The reader is directed to the articles on the above topics, but on this page it would be appropriate to explore the relationship between so-called objects of thought, meaning such things as concepts or judgments, and the process of thinking. The German philosophers Franz Brentano and Edmund Husserl are famous for saying that conscious thinking is intentional, that is, it has an "aboutness." In other words, we cannot think without thinking about something or other; that about which we think is often called the "object" of thought (where the thinker is called the "subject"). Philosophers sometimes describe the "objects" of thinking not as external objects, like rocks and trees, but as internal stand-ins, like ideas of rocks and trees. If, for example, Socrates is thinking about courage, we often say that he is talking about something mental or abstract—a concept, idea, or the Form of courage—rather than the particular courage of a particular person. In the same way, Socrates might "entertain a thought" that he is mortal, and while we might say that Socrates is thinking about the particular fact that he is mortal, sometimes we say that what he is thinking about is, again, something abstract or mental—a proposition or a judgment.

It is confusing to puzzle out what thinking is "about," and this is deeply associated with both some of the most intractable problems in philosophy, from three different branches: metaphysics (the problem of universals), philosophy of language (the meaning of meaning), and philosophy of mind (the nature and objects of consciousness).

It is surely apt that the concept of thought is, indeed, so thought-provoking.
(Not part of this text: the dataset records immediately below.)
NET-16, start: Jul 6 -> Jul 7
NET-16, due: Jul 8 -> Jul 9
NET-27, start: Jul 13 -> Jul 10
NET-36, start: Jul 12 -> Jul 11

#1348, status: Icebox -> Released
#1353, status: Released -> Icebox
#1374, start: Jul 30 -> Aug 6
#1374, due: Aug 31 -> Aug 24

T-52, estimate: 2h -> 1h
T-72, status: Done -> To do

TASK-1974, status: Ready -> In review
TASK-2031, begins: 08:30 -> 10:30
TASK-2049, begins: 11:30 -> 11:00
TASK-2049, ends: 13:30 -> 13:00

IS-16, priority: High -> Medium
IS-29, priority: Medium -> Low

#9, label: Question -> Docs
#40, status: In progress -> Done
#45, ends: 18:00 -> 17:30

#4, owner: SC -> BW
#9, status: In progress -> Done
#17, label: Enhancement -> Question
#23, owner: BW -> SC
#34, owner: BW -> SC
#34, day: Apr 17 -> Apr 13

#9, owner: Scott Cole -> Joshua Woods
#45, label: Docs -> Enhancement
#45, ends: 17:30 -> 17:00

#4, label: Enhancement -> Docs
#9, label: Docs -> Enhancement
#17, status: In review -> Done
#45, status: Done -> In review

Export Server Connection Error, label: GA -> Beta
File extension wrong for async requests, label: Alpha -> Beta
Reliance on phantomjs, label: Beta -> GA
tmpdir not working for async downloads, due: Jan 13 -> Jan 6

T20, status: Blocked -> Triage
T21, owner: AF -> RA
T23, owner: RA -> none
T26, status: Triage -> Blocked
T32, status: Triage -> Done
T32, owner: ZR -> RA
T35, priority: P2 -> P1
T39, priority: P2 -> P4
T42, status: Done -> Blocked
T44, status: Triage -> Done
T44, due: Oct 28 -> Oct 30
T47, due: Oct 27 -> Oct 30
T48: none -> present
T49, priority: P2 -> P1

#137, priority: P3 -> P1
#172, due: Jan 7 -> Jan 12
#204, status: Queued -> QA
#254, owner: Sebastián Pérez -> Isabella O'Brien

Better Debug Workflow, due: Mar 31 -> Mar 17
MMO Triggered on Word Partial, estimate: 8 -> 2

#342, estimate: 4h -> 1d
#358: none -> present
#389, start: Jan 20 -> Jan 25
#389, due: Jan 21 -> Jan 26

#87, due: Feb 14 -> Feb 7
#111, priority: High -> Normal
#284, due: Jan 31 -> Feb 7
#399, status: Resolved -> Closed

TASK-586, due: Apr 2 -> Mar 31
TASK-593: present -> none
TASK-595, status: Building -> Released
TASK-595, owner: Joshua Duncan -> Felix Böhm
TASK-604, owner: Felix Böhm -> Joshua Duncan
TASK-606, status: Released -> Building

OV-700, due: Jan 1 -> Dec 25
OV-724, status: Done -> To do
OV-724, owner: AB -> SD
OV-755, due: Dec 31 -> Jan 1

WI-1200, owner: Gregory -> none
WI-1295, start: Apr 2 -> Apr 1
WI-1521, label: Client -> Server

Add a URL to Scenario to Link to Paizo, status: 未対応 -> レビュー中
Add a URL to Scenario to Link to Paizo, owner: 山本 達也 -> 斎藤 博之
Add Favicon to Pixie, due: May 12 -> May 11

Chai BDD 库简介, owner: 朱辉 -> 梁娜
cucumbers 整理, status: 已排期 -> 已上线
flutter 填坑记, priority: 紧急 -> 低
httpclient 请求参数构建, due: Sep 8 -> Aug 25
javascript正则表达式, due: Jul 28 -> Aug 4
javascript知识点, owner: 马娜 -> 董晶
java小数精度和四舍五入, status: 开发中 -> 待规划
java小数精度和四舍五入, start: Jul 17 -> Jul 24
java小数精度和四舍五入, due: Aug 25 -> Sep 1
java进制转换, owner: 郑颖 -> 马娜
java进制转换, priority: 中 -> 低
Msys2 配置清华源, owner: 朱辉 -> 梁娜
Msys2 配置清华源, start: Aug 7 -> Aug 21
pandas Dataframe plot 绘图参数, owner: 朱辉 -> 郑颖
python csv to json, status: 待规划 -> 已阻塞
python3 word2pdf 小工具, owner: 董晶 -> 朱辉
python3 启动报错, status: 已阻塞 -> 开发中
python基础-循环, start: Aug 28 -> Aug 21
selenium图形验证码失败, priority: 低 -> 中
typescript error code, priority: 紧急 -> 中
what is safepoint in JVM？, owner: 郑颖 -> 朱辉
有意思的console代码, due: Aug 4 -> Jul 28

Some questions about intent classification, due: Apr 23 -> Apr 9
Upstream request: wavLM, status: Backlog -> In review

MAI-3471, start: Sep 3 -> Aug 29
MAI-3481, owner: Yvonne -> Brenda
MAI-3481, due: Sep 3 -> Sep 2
Phrases and proverbs involving thought

In the English language, a number of popular phrases evoke thought:

  • I think, therefore I am (based on the Latin[1]: Thinking is proof of existence).
  • Food for thought: Any catalyst for thinking
  • Perish the thought!: Something is so awful, it should die unexpressed.
  • Ya think?! (Do you think so?) A sarcastic response when someone has uttered the obvious.
  • Just a thought: used as an apologia for a thought which may or may not turn out to have merit.